_Tasks and exercises_
#1 In two sentences, summarize the demand forecasting project description that follows.
#2 Pick up the demand forecasting project description below and continue writing it from the point where it stops.

=== Text segment ===

Skip to content

Project: Builind a Demand Forecasting Model

It's simple to buy any product with a click and have it delivered to your door. Online shopping has been rapidly evolving over the last few years, making our lives easier. But behind the scenes, e-commerce companies face a complex challenge that needs to be addressed.

Uncertainty plays a big role in how the supply chains plan and organize their operations to ensure that the products are delivered on time. These uncertainties can lead to challenges such as stockouts, delayed deliveries, and increased operational costs.

You work for the Sales & Operations Planning (S&OP) team at a multinational e-commerce company. They need your help to assist in planning for the upcoming end-of-the-year sales. They want to use your insights to plan for promotional opportunities and manage their inventory. This effort is to ensure they have the right products in stock when needed and ensure their customers are satisfied with the prompt delivery to their doorstep.

Data

You are provided with a sales dataset to use. A summary and preview are provided below.

Online Retail.csv

ColumnDescription
'InvoiceNo'A 6-digit number uniquely assigned to each transaction
'StockCode'A 5-digit number uniquely assigned to each distinct product
'Description'The product name
'Quantity'The quantity of each product (item) per transaction
'UnitPrice'Product price per unit
'CustomerID'A 5-digit number uniquely assigned to each customer
'Country'The name of the country where each customer resides
'InvoiceDate'The day and time when each transaction was generated "MM/DD/YYYY"

=== Dataset content ===

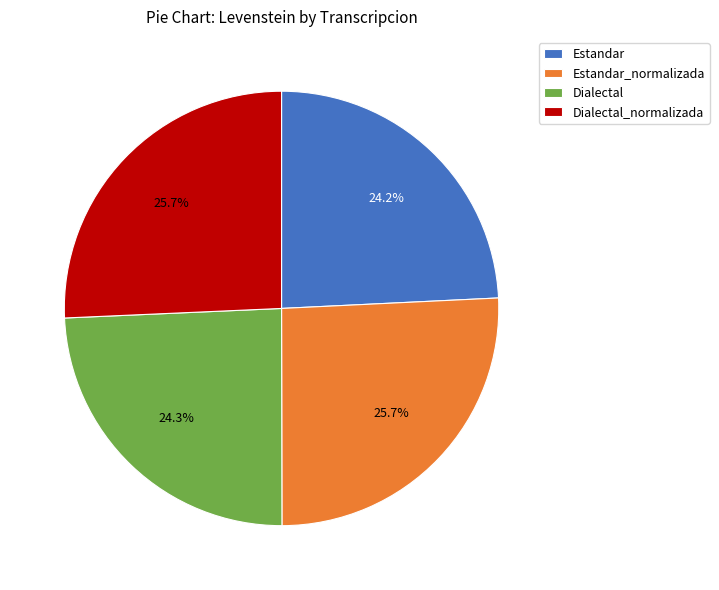

Which has a higher value, Estandar or Dialectal_normalizada?

Dialectal_normalizada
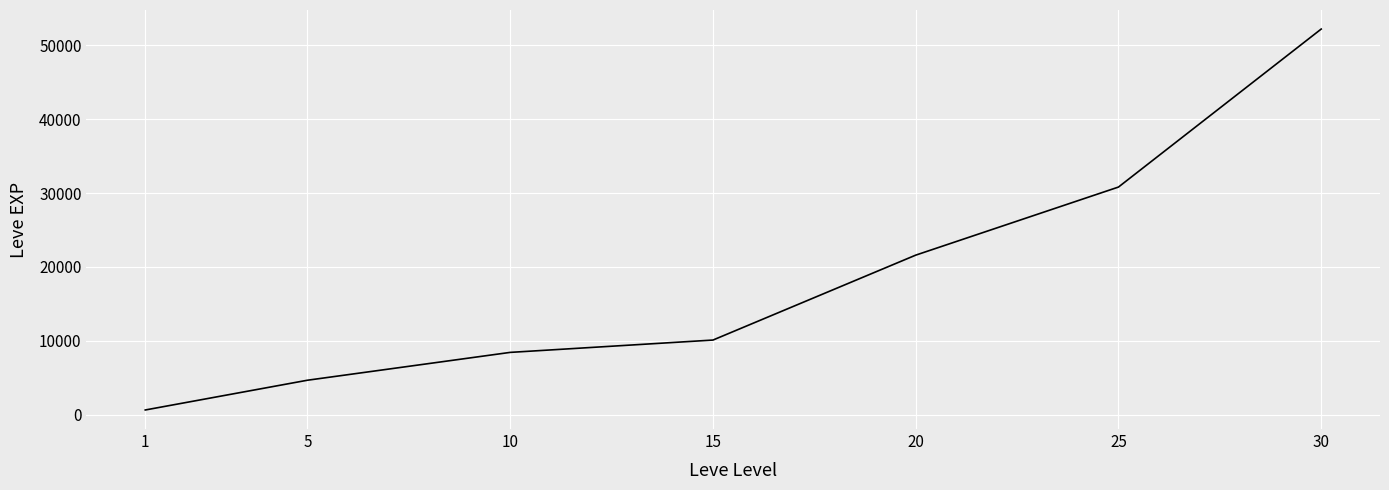

Read the value at 5, to the nearest 50.

4650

===

_Activity answers_
#1 E-commerce companies face supply chain uncertainty that can lead to stockouts, delayed deliveries, and higher operational costs. In this project, you work for the Sales & Operations Planning team of a multinational e-commerce company that wants help planning promotions and inventory for the upcoming end-of-the-year sales, using a provided sales dataset with invoice, product, quantity, price, customer, country, and date columns.

#2
'Year'The year when each transaction was generated
'Month'The month when each transaction was generated
'Week'The week when each transaction was generated (1-52)
'Day'The day of the month when each transaction was generated (1-31)
'DayOfWeek'The day of the weeke when each transaction was generated
(0 = Monday, 6 = Sunday)
# Import required libraries
from pyspark.sql import SparkSession
from pyspark.ml.feature import VectorAssembler
from pyspark.ml import Pipeline
from pyspark.ml.regression import RandomForestRegressor
from pyspark.sql.functions import col, dayofmonth, month, year,  to_date, to_timestamp, weekofyear, dayofweek
from pyspark.ml.feature import StringIndexer
from pyspark.ml.evaluation import RegressionEvaluator

# Initialize Spark session
my_spark = SparkSession.builder.appName("SalesForecast").getOrCreate()

# Importing sales data
sales_data = my_spark.read.csv(
    "Online Retail.csv", header=True, inferSchema=True, sep=",")

# Convert InvoiceDate to datetime 
sales_data = sales_data.withColumn("InvoiceDate", to_date(
    to_timestamp(col("InvoiceDate"), "d/M/yyyy H:mm")))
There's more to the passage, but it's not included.